After that, the transportation impact fees will be 51 percent of the original proposed fees.

That compromise emerged Monday from a special City Council meeting.

It is a compromise that could lead to a legal challenge.

Here are the council's decisions by the numbers:

n The council voted 7-2 to remove five of the 10 street-improvement projects that the road impact fees were supposed to pay for.

So the estimated needed money dropped from $12.4 million to $6.3 million, which is 51 percent of the original figure. Council members Jim Atkinson and Randy Kenyon dissented, wanting to stick to the $12.4 million list.

The removed projects were upgrading parts of Three Mile Drive and Four Mile Drive, extending Grandview Drive to Whitefish Stage Road, extending 18th Street, and upgrading Seventh Avenue East North where it connects to Whitefish Stage Road.

Left on the list are extending Rose Crossing from Whitefish Stage Road to Farm-To-Market road, plus upgrading parts of Four Mile Drive, Stillwater Road, West Springcreek Road and Two Mile Drive.

n The council voted 5-4 not to delay action on the road impact fees for two years in hopes that the economy will improve. Instead the impact fees take effect April 1 this year.

Mayor Pam Kennedy plus council members Tim Kluesner, Kari Gabriel and Duane Larson wanted the two-year delay. Hank Olson, Wayne Saverud, Bob Hafferman, Atkinson and Kenyon opposed the delay.

n The council voted 8-1 to charge only 75 percent of the proposed impact fees for any developer who applies for a building permit by April 1, 2011. Seventy-five percent of 51 percent is 38 percent of the original amount. Kluesner dissented.

In other words, the original proposed road impact fee of $928 for a new house now will be about $355 through April 1, 2011, and roughly $473 after that date.

Another example: For a new 1,000-square-foot, 24-hour convenience store, the original proposed fee would have been $27,918. Under Monday's compromise, that operation would pay $10,608 if it is built or annexed prior to April 1, 2011 - or $14,238 after that date.

An impact fee is a one-time charge on a new home or commercial building that is built in or annexed into Kalispell. Its purpose is to help the city pay the extra capital costs of serving that structure.

The proposed road-impact fees are controversial because new buildings would be assessed fees depending upon the amount of traffic they are expected to create. Commercial impact fees vary according to the type of business, its size and its predicted traffic.

High-traffic projects could expect to pay tens of thousands to hundreds of thousands of dollars. Glacier Town Center and its planned centerpiece 550,000-square-foot outdoor shopping center could pay millions of dollars.

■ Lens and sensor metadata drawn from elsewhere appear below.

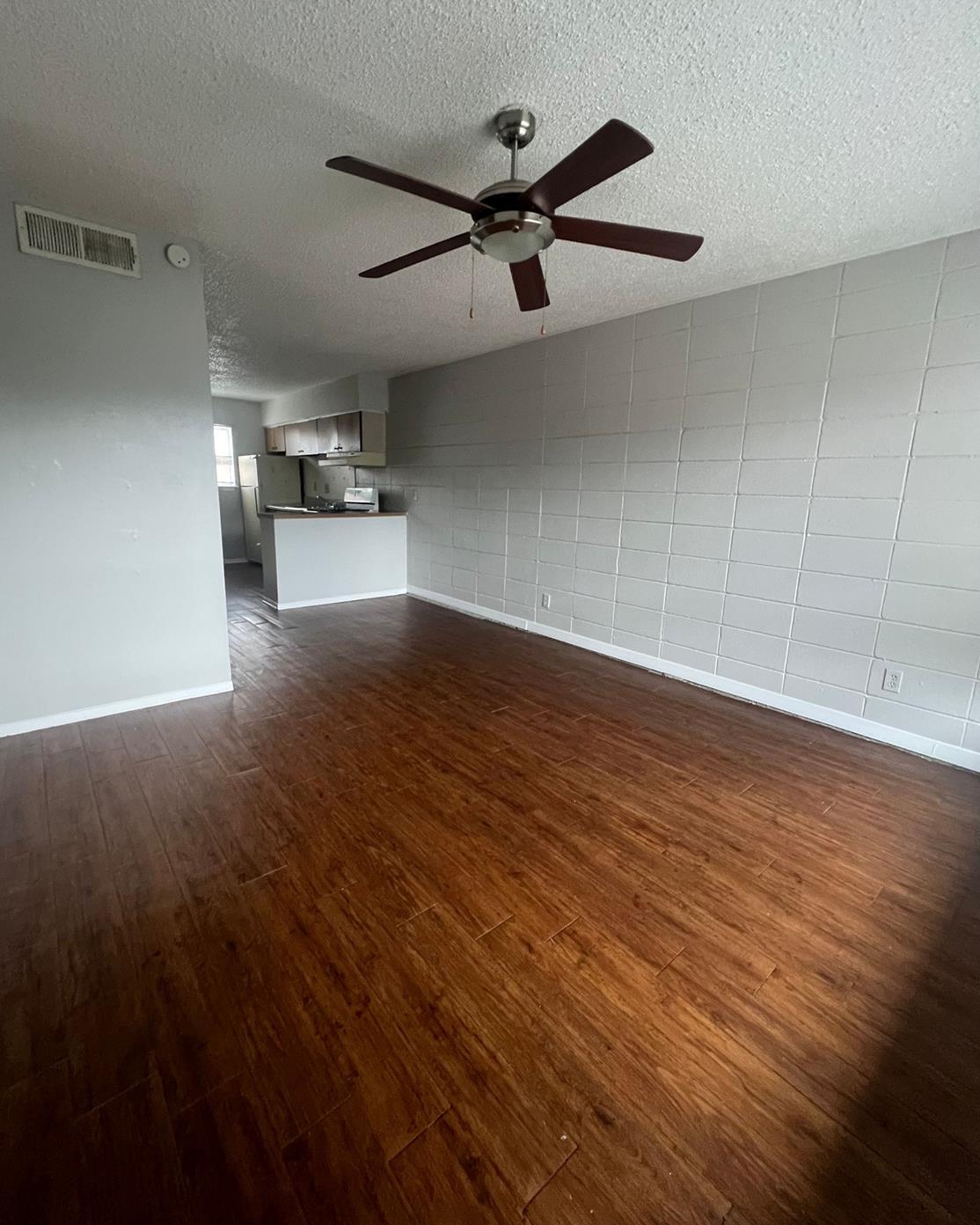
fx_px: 507
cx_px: 479
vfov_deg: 100.7
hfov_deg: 88.0
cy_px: 598
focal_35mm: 14
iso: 500
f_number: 1.8
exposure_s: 1/60
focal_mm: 1.57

That prompted heavy opposition to the fees by Kalispell's biggest developers, the construction industry and the Kalispell Chamber of Commerce. However, there also was substantial public support for the originally proposed fees.

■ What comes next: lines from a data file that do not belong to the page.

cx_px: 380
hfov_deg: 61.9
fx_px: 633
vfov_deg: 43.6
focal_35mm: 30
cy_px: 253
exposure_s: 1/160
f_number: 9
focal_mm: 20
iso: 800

"I think this is the best compromise possible given the divisiveness of the issue," said Mayre Flowers, director of Citizens for a Better Flathead, which pushed for the originally recommended fees.

Ken Kalvig, an attorney representing Glacier Town Center developer Wolford Development, said the council's decisions still left it too hazy for him to calculate the expected road impact fees for Wolford's project.

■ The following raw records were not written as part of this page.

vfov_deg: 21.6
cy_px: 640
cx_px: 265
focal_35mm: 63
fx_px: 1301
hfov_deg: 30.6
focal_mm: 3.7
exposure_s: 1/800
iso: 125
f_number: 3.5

Kalvig said there is a high probability that the adopted road impact fees will be challenged in court. He contended they are illegal under Montana law.

However, City Attorney Charles Harball told the council that the fees solidly follow state law.

Phil Harris, developer of Hutton Ranch Plaza, said he is undecided about filing a legal challenge, but suspects someone will contest Monday's decision in court.

"I appreciate the council working as long and hard as it did," Harris said. "But I'm disappointed in a couple of regards."

He criticized the lack of exempting projects already with preliminary plats - saying preliminary plats essentially are contracts between developers and the city, reached after developers already had calculated a project's costs. He said that adding impact fees after a preliminary plat is approved is changing that contract without due process.

Harris also said that if the impact fees scare off a major construction project, the city will lose a significant amount of future property tax revenue.